### ASSIGNMENT
Pictures stay out; everything else in the records below is to be repeated exactly.

### STUDY MATERIAL
• • • • • • •

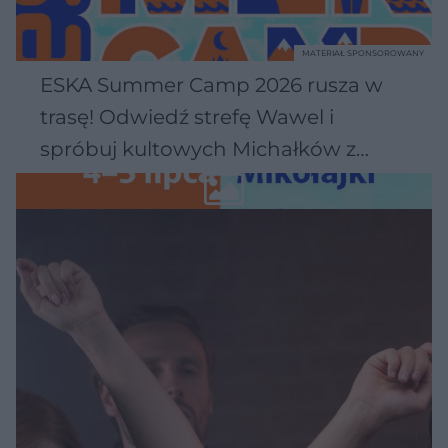
MATERIAŁ SPONSOROWANY
ESKA Summer Camp 2026 rusza w
trasę! Odwiedź strefę Wawel i
spróbuj kultowych Michałków z
Wawelu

• • • • • • •

### SOLUTION FOR THIS TASK
MATERIAŁ SPONSOROWANY
ESKA Summer Camp 2026 rusza w
trasę! Odwiedź strefę Wawel i
spróbuj kultowych Michałków z
Wawelu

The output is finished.